Arguments passed on to optweight.svy.fit

std.binary,std.cont

logical; whether the tolerances are in standardized mean units (TRUE) or raw units (FALSE) for binary variables and continuous variables, respectively. The default is FALSE for std.binary because raw proportion differences make more sense than standardized mean difference for binary variables. These arguments are analogous to the binary and continuous arguments in bal.tab() in cobalt.

min.w

numeric; a single value less than 1 for the smallest allowable weight. Some analyses require nonzero weights for all units, so a small, nonzero minimum may be desirable. The default is 1e-8 (\(10^{-8}\)), which does not materially change the properties of the weights from a minimum of 0 but prevents warnings in some packages that use weights to estimate treatment effects. When norm is "entropy" or "log" and min.w <= 0, min.w will be set to the smallest nonzero value.

Value

An optweight.svy object with the following elements:

weights

The estimated weights, one for each unit.

covs

The covariates used in the fitting. Only includes the raw covariates, which may have been altered in the fitting process.

s.weights

The provided sampling weights.

call

The function call.

tols

The tolerance values for each covariate.

duals

A data.frame containing the dual variables for each covariate. See optweight() for interpretation of these values.

info

Information about the performance of the optimization at termination.

Details

The optimization is performed by the lower-level function optweight.svy.fit().

Weights are estimated so that the standardized differences between the weighted covariate means and the corresponding targets are within the given tolerance thresholds (unless std.binary or std.cont are FALSE, in which case unstandardized mean differences are considered for binary and continuous variables, respectively). For a covariate \(x\) with specified tolerance \(\delta\), the weighted mean will be within \(\delta\) of the target. If standardized tolerance values are requested, the standardization factor is the standard deviation of the covariate in the whole sample. The standardization factor is always unweighted.

See the optweight() help page for information on interpreting dual variables and solving convergence failure.

References

Zubizarreta, J. R. (2015). Stable Weights that Balance Covariates for Estimation With Incomplete Outcome Data. Journal of the American Statistical Association, 110(511), 910–922. doi:10.1080/01621459.2015.1023805

See also

optweight.svy.fit(), the lower-level function that performs the fitting.
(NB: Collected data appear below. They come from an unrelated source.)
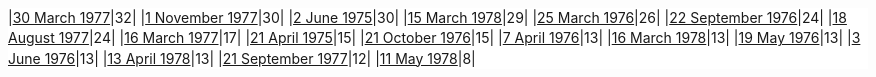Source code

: |[30 March 1977](https://historichansard.net/hofreps/1977/19770330_reps_30_hor104/)|32|
|[1 November 1977](https://historichansard.net/hofreps/1977/19771101_reps_30_hor107/)|30|
|[2 June 1975](https://historichansard.net/hofreps/1975/19750602_reps_29_hor95/)|30|
|[15 March 1978](https://historichansard.net/hofreps/1978/19780315_reps_31_hor108/)|29|
|[25 March 1976](https://historichansard.net/hofreps/1976/19760325_reps_30_hor98/)|26|
|[22 September 1976](https://historichansard.net/hofreps/1976/19760922_reps_30_hor100/)|24|
|[18 August 1977](https://historichansard.net/hofreps/1977/19770818_reps_30_hor106/)|24|
|[16 March 1977](https://historichansard.net/hofreps/1977/19770316_reps_30_hor104/)|17|
|[21 April 1975](https://historichansard.net/hofreps/1975/19750421_reps_29_hor94/)|15|
|[21 October 1976](https://historichansard.net/hofreps/1976/19761021_reps_30_hor101/)|15|
|[7 April 1976](https://historichansard.net/hofreps/1976/19760407_reps_30_hor98/)|13|
|[16 March 1978](https://historichansard.net/hofreps/1978/19780316_reps_31_hor108/)|13|
|[19 May 1976](https://historichansard.net/hofreps/1976/19760519_reps_30_hor99/)|13|
|[3 June 1976](https://historichansard.net/hofreps/1976/19760603_reps_30_hor99/)|13|
|[13 April 1978](https://historichansard.net/hofreps/1978/19780413_reps_31_hor108/)|13|
|[21 September 1977](https://historichansard.net/hofreps/1977/19770921_reps_30_hor106/)|12|
|[11 May 1978](https://historichansard.net/hofreps/1978/19780511_reps_31_hor109/)|8|
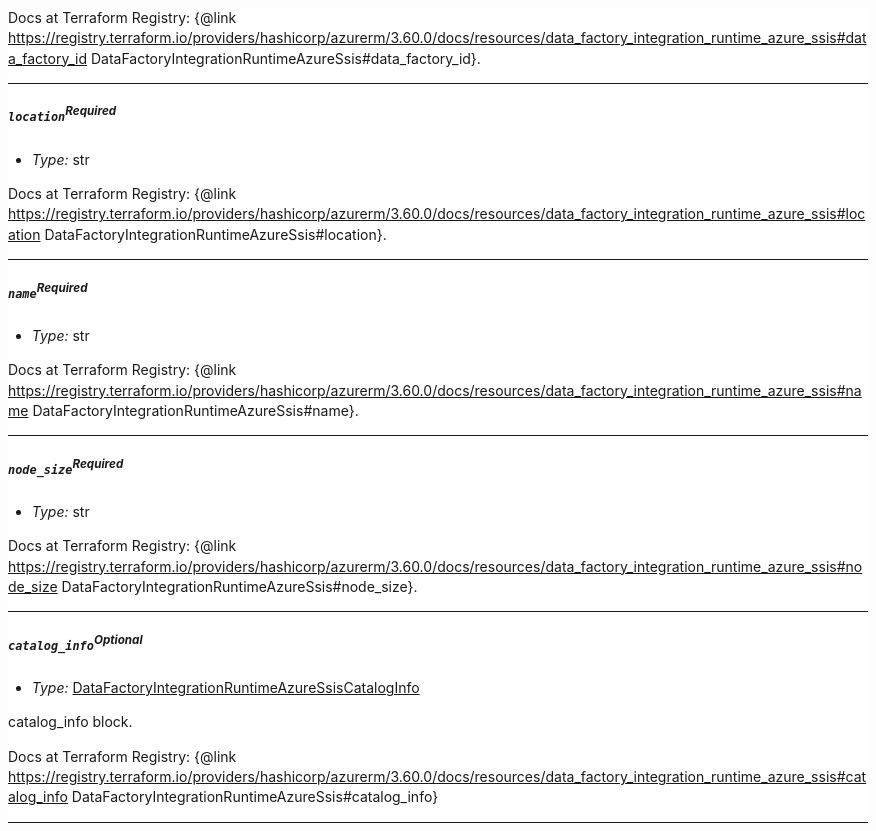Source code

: Docs at Terraform Registry: {@link https://registry.terraform.io/providers/hashicorp/azurerm/3.60.0/docs/resources/data_factory_integration_runtime_azure_ssis#data_factory_id DataFactoryIntegrationRuntimeAzureSsis#data_factory_id}.

---

##### `location`<sup>Required</sup> <a name="location" id="@cdktf/provider-azurerm.dataFactoryIntegrationRuntimeAzureSsis.DataFactoryIntegrationRuntimeAzureSsis.Initializer.parameter.location"></a>

- *Type:* str

Docs at Terraform Registry: {@link https://registry.terraform.io/providers/hashicorp/azurerm/3.60.0/docs/resources/data_factory_integration_runtime_azure_ssis#location DataFactoryIntegrationRuntimeAzureSsis#location}.

---

##### `name`<sup>Required</sup> <a name="name" id="@cdktf/provider-azurerm.dataFactoryIntegrationRuntimeAzureSsis.DataFactoryIntegrationRuntimeAzureSsis.Initializer.parameter.name"></a>

- *Type:* str

Docs at Terraform Registry: {@link https://registry.terraform.io/providers/hashicorp/azurerm/3.60.0/docs/resources/data_factory_integration_runtime_azure_ssis#name DataFactoryIntegrationRuntimeAzureSsis#name}.

---

##### `node_size`<sup>Required</sup> <a name="node_size" id="@cdktf/provider-azurerm.dataFactoryIntegrationRuntimeAzureSsis.DataFactoryIntegrationRuntimeAzureSsis.Initializer.parameter.nodeSize"></a>

- *Type:* str

Docs at Terraform Registry: {@link https://registry.terraform.io/providers/hashicorp/azurerm/3.60.0/docs/resources/data_factory_integration_runtime_azure_ssis#node_size DataFactoryIntegrationRuntimeAzureSsis#node_size}.

---

##### `catalog_info`<sup>Optional</sup> <a name="catalog_info" id="@cdktf/provider-azurerm.dataFactoryIntegrationRuntimeAzureSsis.DataFactoryIntegrationRuntimeAzureSsis.Initializer.parameter.catalogInfo"></a>

- *Type:* <a href="#@cdktf/provider-azurerm.dataFactoryIntegrationRuntimeAzureSsis.DataFactoryIntegrationRuntimeAzureSsisCatalogInfo">DataFactoryIntegrationRuntimeAzureSsisCatalogInfo</a>

catalog_info block.

Docs at Terraform Registry: {@link https://registry.terraform.io/providers/hashicorp/azurerm/3.60.0/docs/resources/data_factory_integration_runtime_azure_ssis#catalog_info DataFactoryIntegrationRuntimeAzureSsis#catalog_info}

---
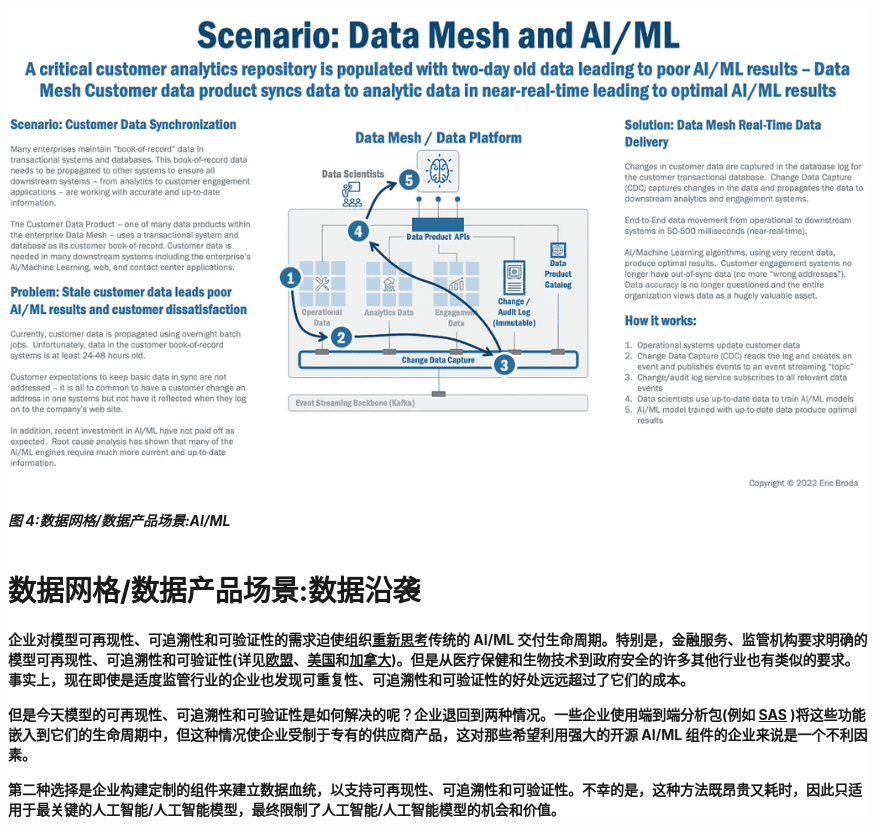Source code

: **![](img/a25eafeb22c68d8e5a95394ded4d1297.png)**

***图 4:数据网格/数据产品场景:AI/ML***

# **数据网格/数据产品场景:数据沿袭**

**企业对模型可再现性、可追溯性和可验证性的需求迫使组织[重新思考](/rethinking-ai-machine-learning-model-management-8afeaa31d8f8)传统的 AI/ML 交付生命周期。特别是，金融服务、监管机构要求明确的模型可再现性、可追溯性和可验证性(详见[欧盟](https://eba.europa.eu/regulation-and-policy/model-validation)、[美国](https://www.federalreserve.gov/supervisionreg/srletters/sr1107.htm)和[加拿大](http://www.osfi-bsif.gc.ca/Eng/fi-if/rg-ro/gdn-ort/gl-ld/Pages/e23.aspx))。但是从医疗保健和生物技术到政府安全的许多其他行业也有类似的要求。事实上，现在即使是适度监管行业的企业也发现可重复性、可追溯性和可验证性的好处远远超过了它们的成本。**

**但是今天模型的可再现性、可追溯性和可验证性是如何解决的呢？企业退回到两种情况。一些企业使用端到端分析包(例如 [SAS](https://www.sas.com/) )将这些功能嵌入到它们的生命周期中，但这种情况使企业受制于专有的供应商产品，这对那些希望利用强大的开源 AI/ML 组件的企业来说是一个不利因素。**

**第二种选择是企业构建定制的组件来建立数据血统，以支持可再现性、可追溯性和可验证性。不幸的是，这种方法既昂贵又耗时，因此只适用于最关键的人工智能/人工智能模型，最终限制了人工智能/人工智能模型的机会和价值。**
optweight.fit() for more details about the optimization options.

optweight() for estimating weights that balance treatment groups.

Examples

library("cobalt")
data("lalonde", package = "cobalt")

cov.formula <- ~ age + educ + race + married + nodegree

targets <- process_targets(cov.formula, data = lalonde,
                           targets = c(23, 9, .3, .3, .4,
                                       .2, .5))
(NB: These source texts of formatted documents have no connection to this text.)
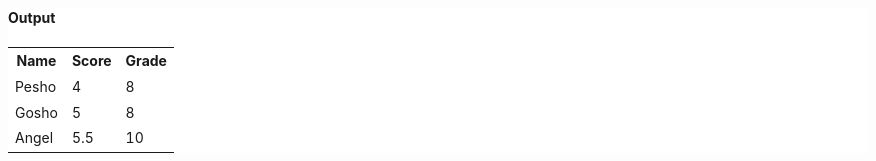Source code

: #### Output

<table>
   <tr><th>Name</th><th>Score</th><th>Grade</th></tr>
   <tr><td>Pesho</td><td>4</td><td>8</td></tr>
   <tr><td>Gosho</td><td>5</td><td>8</td></tr>
   <tr><td>Angel</td><td>5.5</td><td>10</td></tr>
</table>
ows <- optweight.svy(cov.formula,
                     data = lalonde,
                     tols = 0,
                     targets = targets)
ows
#> An optweight.svy object
#>  - number of obs.: 614
#>  - norm minimized: "l2"
#>  - sampling weights: present
#>  - base weights: present
#>  - covariates: age, educ, race, married, nodegree

#Unweighted means
col_w_mean(ows$covs)
#>         age        educ  race_black race_hispan  race_white     married 
#>  27.3631922  10.2687296   0.3957655   0.1172638   0.4869707   0.4153094 
#>    nodegree 
#>   0.6302932 

#Weighted means; same as targets
col_w_mean(ows$covs, w = ows$weights)
#>         age        educ  race_black race_hispan  race_white     married 
#>        23.0         9.0         0.3         0.3         0.4         0.2 
#>    nodegree 
#>         0.5